(Data items)
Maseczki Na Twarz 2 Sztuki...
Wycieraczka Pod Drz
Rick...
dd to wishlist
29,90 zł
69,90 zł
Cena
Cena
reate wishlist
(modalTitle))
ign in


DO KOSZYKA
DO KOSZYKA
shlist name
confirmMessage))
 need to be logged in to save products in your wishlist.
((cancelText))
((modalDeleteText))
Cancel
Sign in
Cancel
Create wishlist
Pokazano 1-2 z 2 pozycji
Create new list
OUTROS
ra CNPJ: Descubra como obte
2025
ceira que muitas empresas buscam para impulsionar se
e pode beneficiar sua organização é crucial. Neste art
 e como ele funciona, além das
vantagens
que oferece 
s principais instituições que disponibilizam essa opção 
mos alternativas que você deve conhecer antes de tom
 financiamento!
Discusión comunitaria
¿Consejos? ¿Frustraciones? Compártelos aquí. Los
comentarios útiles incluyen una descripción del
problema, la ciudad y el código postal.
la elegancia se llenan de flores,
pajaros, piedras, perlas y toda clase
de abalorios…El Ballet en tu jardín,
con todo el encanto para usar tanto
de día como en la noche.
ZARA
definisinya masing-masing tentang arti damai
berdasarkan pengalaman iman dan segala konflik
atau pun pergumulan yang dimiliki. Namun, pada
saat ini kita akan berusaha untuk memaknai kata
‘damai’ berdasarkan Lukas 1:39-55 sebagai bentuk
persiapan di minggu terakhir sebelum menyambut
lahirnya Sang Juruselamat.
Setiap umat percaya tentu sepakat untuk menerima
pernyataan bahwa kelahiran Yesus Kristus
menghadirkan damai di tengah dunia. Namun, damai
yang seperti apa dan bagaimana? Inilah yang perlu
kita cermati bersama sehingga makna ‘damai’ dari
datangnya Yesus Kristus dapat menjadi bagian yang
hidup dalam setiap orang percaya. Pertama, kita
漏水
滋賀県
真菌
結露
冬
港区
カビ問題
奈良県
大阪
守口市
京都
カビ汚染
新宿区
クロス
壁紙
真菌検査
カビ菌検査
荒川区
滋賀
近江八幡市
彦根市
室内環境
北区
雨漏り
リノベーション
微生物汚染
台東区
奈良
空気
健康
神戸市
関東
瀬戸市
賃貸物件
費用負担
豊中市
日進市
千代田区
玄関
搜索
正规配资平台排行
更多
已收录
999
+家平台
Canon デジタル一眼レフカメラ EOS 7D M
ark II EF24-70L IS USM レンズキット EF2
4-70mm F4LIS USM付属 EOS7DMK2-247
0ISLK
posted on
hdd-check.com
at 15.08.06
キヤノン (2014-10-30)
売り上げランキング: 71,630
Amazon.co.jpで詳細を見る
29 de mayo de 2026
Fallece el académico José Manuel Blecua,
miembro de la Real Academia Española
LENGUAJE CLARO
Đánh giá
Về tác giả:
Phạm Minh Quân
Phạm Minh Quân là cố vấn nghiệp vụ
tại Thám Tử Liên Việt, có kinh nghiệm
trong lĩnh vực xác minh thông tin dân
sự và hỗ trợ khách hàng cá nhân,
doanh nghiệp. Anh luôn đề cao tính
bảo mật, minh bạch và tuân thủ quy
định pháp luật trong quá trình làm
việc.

ASSIGNED TASK — In the records, locate each line holding the string "yang" and copy it.

SOLUTION FOR THIS PROBLEM —
atau pun pergumulan yang dimiliki. Namun, pada
yang seperti apa dan bagaimana? Inilah yang perlu
datangnya Yesus Kristus dapat menjadi bagian yang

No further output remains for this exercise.